● **Instruction**:
Look below for the line containing "画」家づくりのプロに聞いてみた" and the line containing "utilizados no processo de pintura."; repeat exactly those two lines and all lines between them, and nothing else.
BEGIN Source material
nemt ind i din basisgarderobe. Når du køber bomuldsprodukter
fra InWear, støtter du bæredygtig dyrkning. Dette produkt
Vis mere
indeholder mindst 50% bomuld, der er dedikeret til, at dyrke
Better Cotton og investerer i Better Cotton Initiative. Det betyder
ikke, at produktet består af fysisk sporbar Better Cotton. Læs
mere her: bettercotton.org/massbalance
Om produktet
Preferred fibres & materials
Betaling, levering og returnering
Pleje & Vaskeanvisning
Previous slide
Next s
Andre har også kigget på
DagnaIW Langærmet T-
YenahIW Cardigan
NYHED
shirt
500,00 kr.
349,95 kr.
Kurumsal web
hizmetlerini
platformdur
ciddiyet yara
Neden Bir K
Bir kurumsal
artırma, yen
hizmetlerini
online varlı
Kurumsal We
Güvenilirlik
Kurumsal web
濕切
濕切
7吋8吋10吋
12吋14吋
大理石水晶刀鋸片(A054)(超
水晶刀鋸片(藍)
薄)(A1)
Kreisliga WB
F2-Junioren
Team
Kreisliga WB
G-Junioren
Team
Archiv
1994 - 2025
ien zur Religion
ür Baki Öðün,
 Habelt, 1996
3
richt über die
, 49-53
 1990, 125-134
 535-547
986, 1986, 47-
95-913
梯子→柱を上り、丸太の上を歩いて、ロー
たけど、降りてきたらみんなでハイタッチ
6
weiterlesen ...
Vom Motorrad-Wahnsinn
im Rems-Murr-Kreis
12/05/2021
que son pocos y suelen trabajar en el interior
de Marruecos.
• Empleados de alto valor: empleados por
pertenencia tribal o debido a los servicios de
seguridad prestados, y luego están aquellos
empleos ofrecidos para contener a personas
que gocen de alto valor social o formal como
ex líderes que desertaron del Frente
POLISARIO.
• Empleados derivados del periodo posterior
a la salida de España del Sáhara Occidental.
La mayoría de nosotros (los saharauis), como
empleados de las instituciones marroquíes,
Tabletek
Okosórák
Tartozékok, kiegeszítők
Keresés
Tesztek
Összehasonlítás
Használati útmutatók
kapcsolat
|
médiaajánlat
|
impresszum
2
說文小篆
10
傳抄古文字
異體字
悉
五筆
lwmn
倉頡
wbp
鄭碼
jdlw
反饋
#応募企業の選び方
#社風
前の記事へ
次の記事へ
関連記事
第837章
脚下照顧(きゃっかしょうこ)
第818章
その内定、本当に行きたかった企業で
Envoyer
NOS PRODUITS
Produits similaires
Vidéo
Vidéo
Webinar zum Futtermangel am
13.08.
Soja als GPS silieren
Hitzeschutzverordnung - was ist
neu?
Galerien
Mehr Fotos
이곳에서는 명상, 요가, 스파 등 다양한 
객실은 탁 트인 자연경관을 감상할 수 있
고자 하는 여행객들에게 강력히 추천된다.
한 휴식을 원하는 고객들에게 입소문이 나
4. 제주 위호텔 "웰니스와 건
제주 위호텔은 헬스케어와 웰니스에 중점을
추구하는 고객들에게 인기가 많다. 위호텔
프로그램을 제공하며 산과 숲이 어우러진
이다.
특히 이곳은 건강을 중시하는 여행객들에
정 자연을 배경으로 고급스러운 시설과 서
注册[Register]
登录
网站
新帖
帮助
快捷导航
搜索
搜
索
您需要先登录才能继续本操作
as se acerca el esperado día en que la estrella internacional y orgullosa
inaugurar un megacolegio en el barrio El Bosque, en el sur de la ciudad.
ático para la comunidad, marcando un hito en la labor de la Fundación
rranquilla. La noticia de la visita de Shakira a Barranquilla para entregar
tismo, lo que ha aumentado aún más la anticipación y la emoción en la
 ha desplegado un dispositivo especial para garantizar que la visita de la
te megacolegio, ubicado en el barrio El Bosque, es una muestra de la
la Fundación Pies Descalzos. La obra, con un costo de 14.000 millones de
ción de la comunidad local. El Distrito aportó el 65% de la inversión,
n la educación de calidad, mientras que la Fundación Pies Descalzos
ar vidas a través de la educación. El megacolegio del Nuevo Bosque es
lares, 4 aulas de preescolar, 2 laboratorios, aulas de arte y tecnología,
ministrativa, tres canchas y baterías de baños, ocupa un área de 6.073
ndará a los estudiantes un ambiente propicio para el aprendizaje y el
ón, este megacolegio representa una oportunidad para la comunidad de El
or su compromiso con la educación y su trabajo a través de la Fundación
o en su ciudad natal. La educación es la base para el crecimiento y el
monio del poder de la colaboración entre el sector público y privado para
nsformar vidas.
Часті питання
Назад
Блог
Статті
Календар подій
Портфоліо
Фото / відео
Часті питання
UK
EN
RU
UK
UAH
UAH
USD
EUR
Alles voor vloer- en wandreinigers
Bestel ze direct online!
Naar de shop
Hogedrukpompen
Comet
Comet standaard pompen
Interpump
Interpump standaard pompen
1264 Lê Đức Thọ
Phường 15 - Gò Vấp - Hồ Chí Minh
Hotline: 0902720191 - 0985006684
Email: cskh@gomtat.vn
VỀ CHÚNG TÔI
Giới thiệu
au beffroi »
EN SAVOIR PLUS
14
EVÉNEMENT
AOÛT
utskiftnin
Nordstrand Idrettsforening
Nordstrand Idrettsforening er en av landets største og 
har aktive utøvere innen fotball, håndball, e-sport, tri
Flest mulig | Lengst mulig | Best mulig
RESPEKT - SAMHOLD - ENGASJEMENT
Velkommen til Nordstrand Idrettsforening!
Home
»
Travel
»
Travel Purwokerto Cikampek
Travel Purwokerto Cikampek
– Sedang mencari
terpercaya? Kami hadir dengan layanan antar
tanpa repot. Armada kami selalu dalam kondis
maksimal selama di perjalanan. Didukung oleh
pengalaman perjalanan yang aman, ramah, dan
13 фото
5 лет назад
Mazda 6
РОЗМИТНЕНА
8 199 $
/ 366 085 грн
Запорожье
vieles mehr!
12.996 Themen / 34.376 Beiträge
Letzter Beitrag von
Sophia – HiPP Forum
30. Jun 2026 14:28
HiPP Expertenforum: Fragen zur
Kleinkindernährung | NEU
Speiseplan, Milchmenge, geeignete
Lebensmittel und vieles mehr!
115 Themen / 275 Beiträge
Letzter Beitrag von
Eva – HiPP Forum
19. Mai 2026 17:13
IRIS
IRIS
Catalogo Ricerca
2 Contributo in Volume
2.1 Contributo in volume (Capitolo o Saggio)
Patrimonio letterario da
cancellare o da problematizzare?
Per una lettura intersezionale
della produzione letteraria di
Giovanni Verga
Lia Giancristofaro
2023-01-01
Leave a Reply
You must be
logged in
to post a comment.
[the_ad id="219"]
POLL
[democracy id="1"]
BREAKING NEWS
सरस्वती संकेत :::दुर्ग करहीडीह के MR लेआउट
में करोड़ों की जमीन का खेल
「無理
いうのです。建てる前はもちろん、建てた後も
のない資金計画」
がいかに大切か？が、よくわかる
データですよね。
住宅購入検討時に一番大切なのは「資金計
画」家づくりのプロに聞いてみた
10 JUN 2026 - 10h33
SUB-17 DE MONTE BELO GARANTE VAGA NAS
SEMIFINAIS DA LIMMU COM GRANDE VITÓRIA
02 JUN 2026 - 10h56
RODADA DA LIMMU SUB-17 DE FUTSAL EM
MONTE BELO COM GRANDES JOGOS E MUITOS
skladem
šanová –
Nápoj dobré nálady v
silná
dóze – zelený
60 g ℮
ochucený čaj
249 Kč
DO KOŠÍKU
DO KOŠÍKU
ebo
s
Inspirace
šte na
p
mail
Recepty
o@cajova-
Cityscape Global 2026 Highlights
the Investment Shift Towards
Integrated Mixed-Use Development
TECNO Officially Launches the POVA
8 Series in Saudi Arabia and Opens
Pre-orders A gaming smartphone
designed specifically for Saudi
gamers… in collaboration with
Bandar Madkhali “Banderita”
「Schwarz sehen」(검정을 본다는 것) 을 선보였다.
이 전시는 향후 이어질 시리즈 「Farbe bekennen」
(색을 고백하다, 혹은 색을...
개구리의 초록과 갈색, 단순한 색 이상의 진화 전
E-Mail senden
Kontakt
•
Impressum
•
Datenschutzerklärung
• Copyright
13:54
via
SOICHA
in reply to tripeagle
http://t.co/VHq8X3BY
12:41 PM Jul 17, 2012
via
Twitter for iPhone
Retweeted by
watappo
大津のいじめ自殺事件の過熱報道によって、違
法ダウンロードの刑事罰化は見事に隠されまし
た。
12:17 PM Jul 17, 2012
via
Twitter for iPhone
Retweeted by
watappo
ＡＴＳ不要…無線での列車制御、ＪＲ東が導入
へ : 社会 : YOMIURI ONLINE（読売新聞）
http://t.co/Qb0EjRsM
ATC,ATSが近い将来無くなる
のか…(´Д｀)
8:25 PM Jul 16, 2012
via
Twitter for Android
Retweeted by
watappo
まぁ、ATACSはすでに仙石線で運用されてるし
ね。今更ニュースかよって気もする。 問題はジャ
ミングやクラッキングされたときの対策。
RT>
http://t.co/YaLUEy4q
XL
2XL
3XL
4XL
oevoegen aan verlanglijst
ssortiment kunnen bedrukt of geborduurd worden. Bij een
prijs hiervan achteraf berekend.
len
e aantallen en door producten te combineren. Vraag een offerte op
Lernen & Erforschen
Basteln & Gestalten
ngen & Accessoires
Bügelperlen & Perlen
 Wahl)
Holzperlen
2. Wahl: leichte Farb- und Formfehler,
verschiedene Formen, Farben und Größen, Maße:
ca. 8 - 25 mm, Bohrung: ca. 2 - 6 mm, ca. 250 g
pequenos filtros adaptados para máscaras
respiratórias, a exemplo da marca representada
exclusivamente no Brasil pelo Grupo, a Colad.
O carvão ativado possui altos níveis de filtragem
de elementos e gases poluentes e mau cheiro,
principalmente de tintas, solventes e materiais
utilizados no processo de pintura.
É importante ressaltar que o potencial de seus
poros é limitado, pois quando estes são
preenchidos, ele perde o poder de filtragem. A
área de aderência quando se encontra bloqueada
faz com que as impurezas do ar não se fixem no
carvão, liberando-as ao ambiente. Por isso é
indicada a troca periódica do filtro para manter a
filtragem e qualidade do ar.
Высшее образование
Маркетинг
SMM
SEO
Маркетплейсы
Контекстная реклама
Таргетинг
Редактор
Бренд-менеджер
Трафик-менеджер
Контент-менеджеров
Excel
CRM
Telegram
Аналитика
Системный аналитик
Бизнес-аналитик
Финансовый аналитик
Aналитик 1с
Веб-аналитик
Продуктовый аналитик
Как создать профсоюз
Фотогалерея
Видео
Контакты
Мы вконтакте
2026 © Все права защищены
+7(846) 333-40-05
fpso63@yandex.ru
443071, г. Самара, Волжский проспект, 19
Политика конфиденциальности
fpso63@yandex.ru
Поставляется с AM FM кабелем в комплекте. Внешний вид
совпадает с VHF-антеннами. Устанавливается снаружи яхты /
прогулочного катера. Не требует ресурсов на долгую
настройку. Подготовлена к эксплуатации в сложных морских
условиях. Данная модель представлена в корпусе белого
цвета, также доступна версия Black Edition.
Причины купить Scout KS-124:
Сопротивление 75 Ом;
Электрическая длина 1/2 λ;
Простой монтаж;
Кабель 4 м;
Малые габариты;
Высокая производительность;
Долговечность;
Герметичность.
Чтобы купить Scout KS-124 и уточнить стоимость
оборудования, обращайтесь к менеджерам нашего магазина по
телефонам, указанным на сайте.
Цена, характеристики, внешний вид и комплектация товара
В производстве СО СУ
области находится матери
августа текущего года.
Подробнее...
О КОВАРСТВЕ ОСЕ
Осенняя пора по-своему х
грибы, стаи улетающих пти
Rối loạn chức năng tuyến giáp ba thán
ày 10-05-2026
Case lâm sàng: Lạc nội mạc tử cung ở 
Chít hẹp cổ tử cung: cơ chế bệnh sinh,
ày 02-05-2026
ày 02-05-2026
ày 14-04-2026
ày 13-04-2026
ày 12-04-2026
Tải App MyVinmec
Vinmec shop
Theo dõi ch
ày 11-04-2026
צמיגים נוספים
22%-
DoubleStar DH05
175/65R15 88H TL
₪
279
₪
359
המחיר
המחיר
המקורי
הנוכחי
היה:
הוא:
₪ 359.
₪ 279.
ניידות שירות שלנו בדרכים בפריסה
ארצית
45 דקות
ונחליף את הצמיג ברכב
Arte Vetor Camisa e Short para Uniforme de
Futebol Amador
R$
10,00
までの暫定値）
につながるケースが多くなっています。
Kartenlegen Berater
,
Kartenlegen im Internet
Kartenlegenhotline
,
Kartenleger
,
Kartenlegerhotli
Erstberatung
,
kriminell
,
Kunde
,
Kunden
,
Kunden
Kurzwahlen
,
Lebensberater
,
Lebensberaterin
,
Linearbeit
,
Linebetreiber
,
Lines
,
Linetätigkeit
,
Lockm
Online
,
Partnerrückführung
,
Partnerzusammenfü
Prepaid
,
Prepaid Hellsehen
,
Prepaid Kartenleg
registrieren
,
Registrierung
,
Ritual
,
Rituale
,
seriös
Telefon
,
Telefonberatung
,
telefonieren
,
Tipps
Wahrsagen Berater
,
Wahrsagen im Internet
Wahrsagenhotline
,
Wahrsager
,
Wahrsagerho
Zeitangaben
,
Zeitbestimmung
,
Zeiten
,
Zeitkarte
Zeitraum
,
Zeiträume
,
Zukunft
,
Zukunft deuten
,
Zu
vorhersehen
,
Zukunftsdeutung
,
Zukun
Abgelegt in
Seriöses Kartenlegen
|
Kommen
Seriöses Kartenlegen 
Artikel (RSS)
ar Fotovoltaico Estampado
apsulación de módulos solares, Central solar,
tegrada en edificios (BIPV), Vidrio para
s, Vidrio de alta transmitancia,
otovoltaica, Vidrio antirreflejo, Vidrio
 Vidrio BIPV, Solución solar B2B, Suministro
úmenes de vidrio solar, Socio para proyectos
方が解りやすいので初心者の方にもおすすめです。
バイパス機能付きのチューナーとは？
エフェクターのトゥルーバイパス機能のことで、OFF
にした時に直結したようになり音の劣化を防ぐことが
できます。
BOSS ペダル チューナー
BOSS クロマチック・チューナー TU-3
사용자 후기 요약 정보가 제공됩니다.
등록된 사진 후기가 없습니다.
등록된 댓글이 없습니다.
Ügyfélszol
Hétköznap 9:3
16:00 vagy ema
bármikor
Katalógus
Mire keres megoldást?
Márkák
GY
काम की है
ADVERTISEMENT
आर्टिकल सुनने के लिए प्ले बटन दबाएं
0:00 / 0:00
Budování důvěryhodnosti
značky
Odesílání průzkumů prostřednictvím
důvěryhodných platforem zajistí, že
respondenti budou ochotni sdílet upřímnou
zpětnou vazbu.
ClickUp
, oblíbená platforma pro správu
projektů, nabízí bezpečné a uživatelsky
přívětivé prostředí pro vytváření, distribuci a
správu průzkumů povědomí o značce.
END Source material
● **Exercise answer**:
画」家づくりのプロに聞いてみた
10 JUN 2026 - 10h33
SUB-17 DE MONTE BELO GARANTE VAGA NAS
SEMIFINAIS DA LIMMU COM GRANDE VITÓRIA
02 JUN 2026 - 10h56
RODADA DA LIMMU SUB-17 DE FUTSAL EM
MONTE BELO COM GRANDES JOGOS E MUITOS
skladem
šanová –
Nápoj dobré nálady v
silná
dóze – zelený
60 g ℮
ochucený čaj
249 Kč
DO KOŠÍKU
DO KOŠÍKU
ebo
s
Inspirace
šte na
p
mail
Recepty
o@cajova-
Cityscape Global 2026 Highlights
the Investment Shift Towards
Integrated Mixed-Use Development
TECNO Officially Launches the POVA
8 Series in Saudi Arabia and Opens
Pre-orders A gaming smartphone
designed specifically for Saudi
gamers… in collaboration with
Bandar Madkhali “Banderita”
「Schwarz sehen」(검정을 본다는 것) 을 선보였다.
이 전시는 향후 이어질 시리즈 「Farbe bekennen」
(색을 고백하다, 혹은 색을...
개구리의 초록과 갈색, 단순한 색 이상의 진화 전
E-Mail senden
Kontakt
•
Impressum
•
Datenschutzerklärung
• Copyright
13:54
via
SOICHA
in reply to tripeagle
http://t.co/VHq8X3BY
12:41 PM Jul 17, 2012
via
Twitter for iPhone
Retweeted by
watappo
大津のいじめ自殺事件の過熱報道によって、違
法ダウンロードの刑事罰化は見事に隠されまし
た。
12:17 PM Jul 17, 2012
via
Twitter for iPhone
Retweeted by
watappo
ＡＴＳ不要…無線での列車制御、ＪＲ東が導入
へ : 社会 : YOMIURI ONLINE（読売新聞）
http://t.co/Qb0EjRsM
ATC,ATSが近い将来無くなる
のか…(´Д｀)
8:25 PM Jul 16, 2012
via
Twitter for Android
Retweeted by
watappo
まぁ、ATACSはすでに仙石線で運用されてるし
ね。今更ニュースかよって気もする。 問題はジャ
ミングやクラッキングされたときの対策。
RT>
http://t.co/YaLUEy4q
XL
2XL
3XL
4XL
oevoegen aan verlanglijst
ssortiment kunnen bedrukt of geborduurd worden. Bij een
prijs hiervan achteraf berekend.
len
e aantallen en door producten te combineren. Vraag een offerte op
Lernen & Erforschen
Basteln & Gestalten
ngen & Accessoires
Bügelperlen & Perlen
 Wahl)
Holzperlen
2. Wahl: leichte Farb- und Formfehler,
verschiedene Formen, Farben und Größen, Maße:
ca. 8 - 25 mm, Bohrung: ca. 2 - 6 mm, ca. 250 g
pequenos filtros adaptados para máscaras
respiratórias, a exemplo da marca representada
exclusivamente no Brasil pelo Grupo, a Colad.
O carvão ativado possui altos níveis de filtragem
de elementos e gases poluentes e mau cheiro,
principalmente de tintas, solventes e materiais
utilizados no processo de pintura.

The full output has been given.